Hi all, I've been posting about my husband's behaviour recently and some of you may remember. It has been generally established that there was nothing wrong with him and it was my attitude that perhaps needed sorting out. I've taken all of that on board and has been trying to make amends. However, tonight happened something that I'm not sure anymore who's right and who's wrong and I completely lost any perspective.
So briefly, for the background, we've been together for 11 years and we have 2 young children. He works 6 days a week and I'm SAHM. He helps around the house and with the kids.
Now for the problem. He goes to play football and then to the pub every/ every other Sunday evening and has been doing so since we met (and before that, pretty much all his adult life). Fine.

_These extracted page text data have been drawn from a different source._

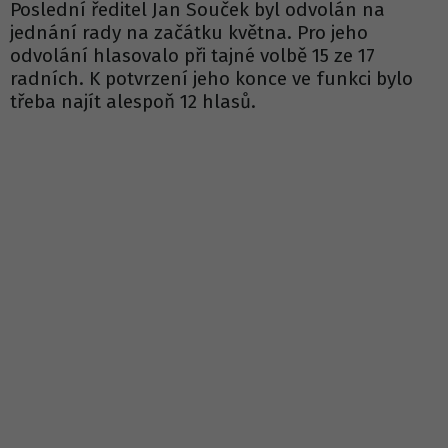
Poslední ředitel Jan Souček byl odvolán na
jednání rady na začátku května. Pro jeho
odvolání hlasovalo při tajné volbě 15 ze 17
radních. K potvrzení jeho konce ve funkci bylo
třeba najít alespoň 12 hlasů.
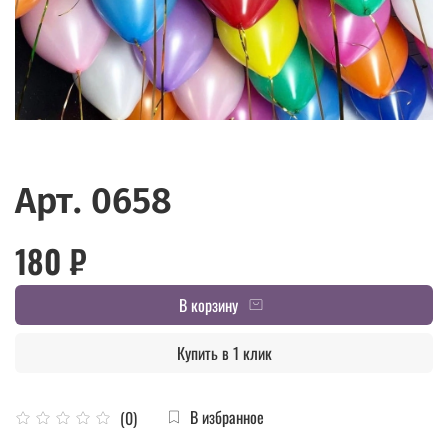
Арт. 0658
180 ₽
В корзину
Купить в 1 клик
В избранное
(0)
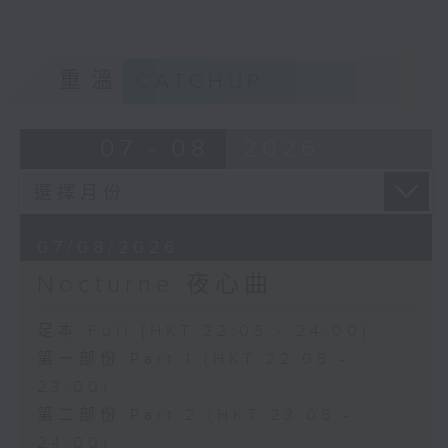
重溫
CATCHUP
07 - 08
2026
07/08/2026
Nocturne 夜心曲
足本 Full (HKT 22:05 - 24:00)
第一部份 Part 1 (HKT 22:05 -
23:00)
第二部份 Part 2 (HKT 23:05 -
24:00)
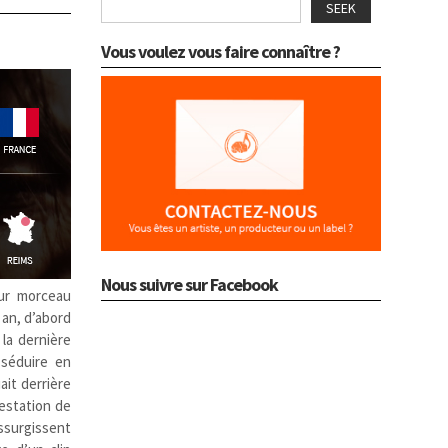
SEEK
Vous voulez vous faire connaître ?
Nous suivre sur Facebook
eur morceau
n an, d’abord
 la dernière
 séduire en
ait derrière
restation de
ssurgissent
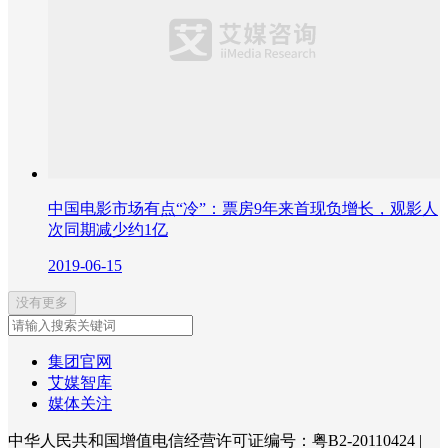
中国电影市场有点“冷”：票房9年来首现负增长，观影人
次同期减少约1亿
2019-06-15
没有更多
集团官网
艾媒智库
媒体关注
中华人民共和国增值电信经营许可证编号：粤B2-20110424
|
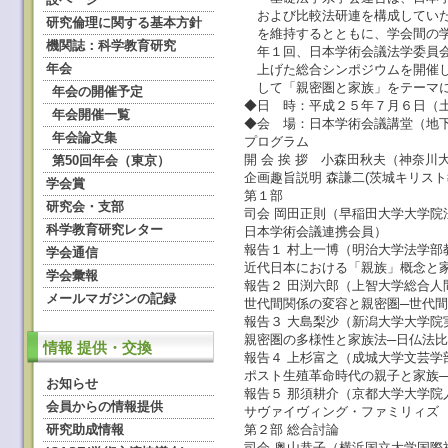
および比較法研連を構成していた
研究倫理に関する基本方針
を維持するとともに、学会間の学
機関誌：科学教育研究
年１回、日本学術会議法学委員会
年会
上げた総合シンポジウムを開催し
して「親密圏と家族」をテーマ
年会の開催予定
◆日 時：平成２５年７月６日（
年会開催一覧
◆会 場：日本学術会議講堂（地
年会論文集
プログラム
開 会 挨 拶 小森田秋夫（神奈
第50回年会（東京）
企画趣旨説明 森謙二(茨城キリス
学会賞
第１部
研究会・支部
司会 岡田正則（早稲田大学大学院
科学教育研究レター
日本学術会議連携会員）
報告１ 村上一博（明治大学法学部
学会通信
近代日本における「親族」概念と
学会彙報
報告２ 田渕六郎（上智大学総合人
メールマガジンの記録
世代間関係の変容と親密圏─世代
報告３ 大島梨沙（新潟大学大学院
親密圏の多様性と家族法─日仏法
情報 提供・交換
報告４ 上杉富之（成城大学文芸学
ポスト生殖革命時代の親子と家族
お知らせ
報告５ 那須耕介（京都大学大学院
会員からの情報提供
サヴァイヴィング・ファミリィズ
研究助成情報
第２部 総合討論
司会 奥山恭子（横浜国立大学国際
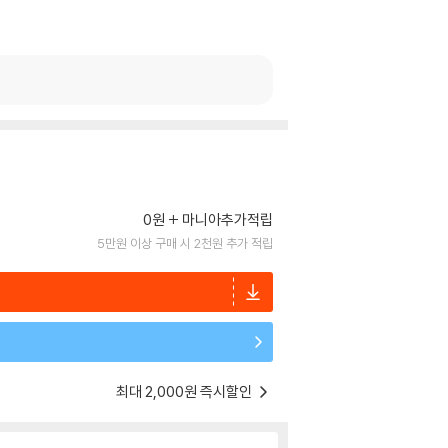
0원
마니아추가적립
5만원 이상 구매 시 2천원 추가 적립
최대 2,000원 즉시할인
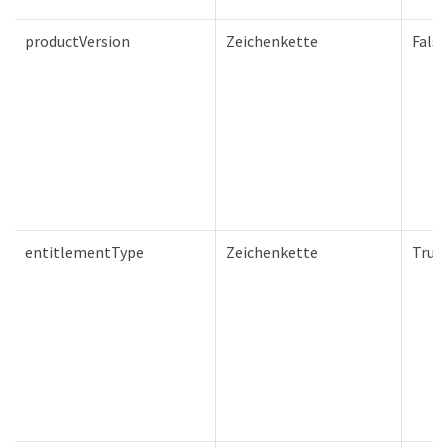
productVersion
Zeichenkette
Falsc
entitlementType
Zeichenkette
True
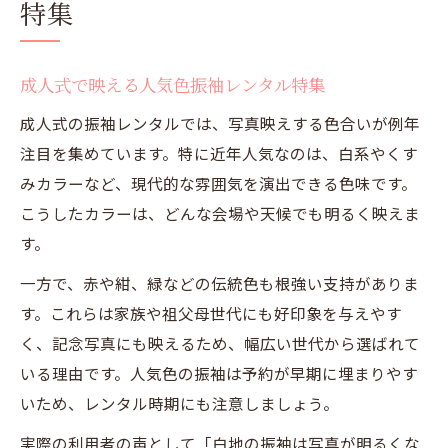
特集
成人式で映える人気色振袖レンタル特集
成人式の振袖レンタルでは、写真映えする色合いが例年
注目を集めています。特に近年人気なのは、白系やくす
みカラーなど、現代的な雰囲気を演出できる色味です。
こうしたカラーは、どんな会場や天候でも明るく映えま
す。
一方で、赤や紺、緑などの伝統色も根強い支持がありま
す。これらは家族や祖父母世代にも好印象を与えやす
く、記念写真にも映えるため、幅広い世代から選ばれて
いる理由です。人気色の振袖は予約が早期に埋まりやす
いため、レンタル時期にも注意しましょう。
実際の利用者の声として「白地の振袖は写真が明るくな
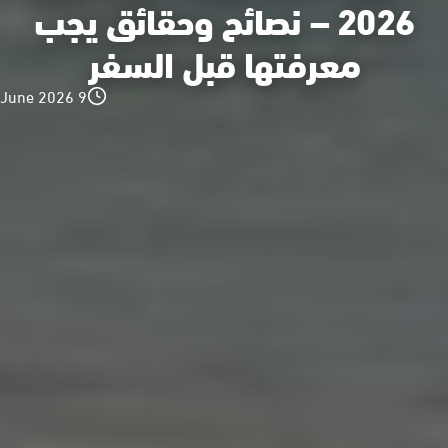
2026 – نصائح وحقائق يجب
معرفتها قبل السفر
9 June 2026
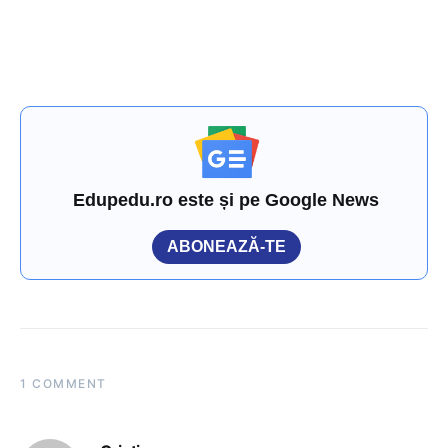
Edupedu.ro este și pe Google News
ABONEAZĂ-TE
1 COMMENT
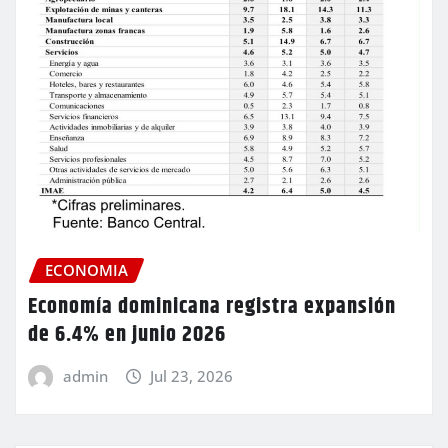
ECONOMIA
Economía dominicana registra expansión
de 6.4% en junio 2026
admin
Jul 23, 2026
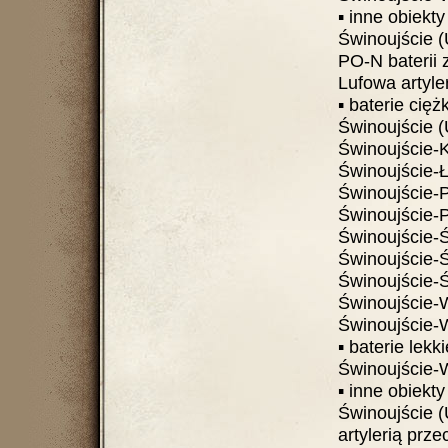
▪ inne obiekty
Świnoujście 
PO-N baterii z p
Lufowa artyleria 
▪ baterie ciężkie..
Świnoujście (U
Świnoujście-Kar
Świnoujście-Łu
Świnoujście-Prz
Świnoujście-Prz
Świnoujście-Św
Świnoujście-Ś
Świnoujście-Św
Świnoujście-War
Świnoujście-Wa
▪ baterie lekkie ..
Świnoujście-Wa
▪ inne obiekty
Świnoujście 
artylerią prze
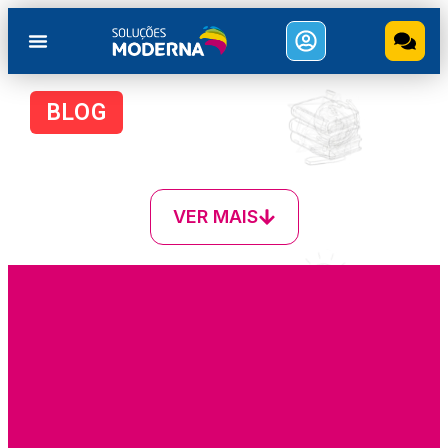
BLOG
VER MAIS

Now I've decided to start swimming on Saturdays and have booked myself into swimming pool today at 4pm. I told him about that last night and he said that's cool and he'll be home 3.30pm. So today come 3.30 no sight of him. I call him and he's saying he's running behind. There were voices in the background and I think he was in the pub. From the way he spoke I had impression that he forgot about my swimming and was reluctant to admit he went to the pub. I got angry over the phone and started shouting that I needed to leave as I want to go swimming. He was saying can you go tomorrow and I said no. He then said I'll see you in about an hour but I was so livid I hang up. So I was expecting to see him at 4.30 at home and no sight of him again. I decided not to call him this time round even though I was fuming. So dinner time comes, I feed the kids and start putting them to bed. He then turns up at 8 o'clock (!!) and comes upstairs and takes the youngest (he's 14 months and he usually puts him to bed since I stopped BF at night and he sleeps with him) and tries to put him to sleep but I completely lost my shit and started screaming at him, he was saying sorry and that let's put them to sleep for now. I flew off the handle and kept chasing him asking why he did this to me and anyway he was getting annoyed that I kept arguing in front of the kids and he said to me that he'll put them both to sleep and I can just go and relax and he's happy for me to go anywhere I like tomorrow and he'll take care of the kids but it was said in a way like as if it's not a big deal and what's all the fuss about since he said sorry. So if course he was in the pub.
I stormed off and went to take a bath. I'm more calm now and need to decide what strategy to take now. I think he's trying to make it sound as if it's not such a big deal but it is for me. I think it's a total disrespect of my needs and everything, I was absolutely livid. What would you do?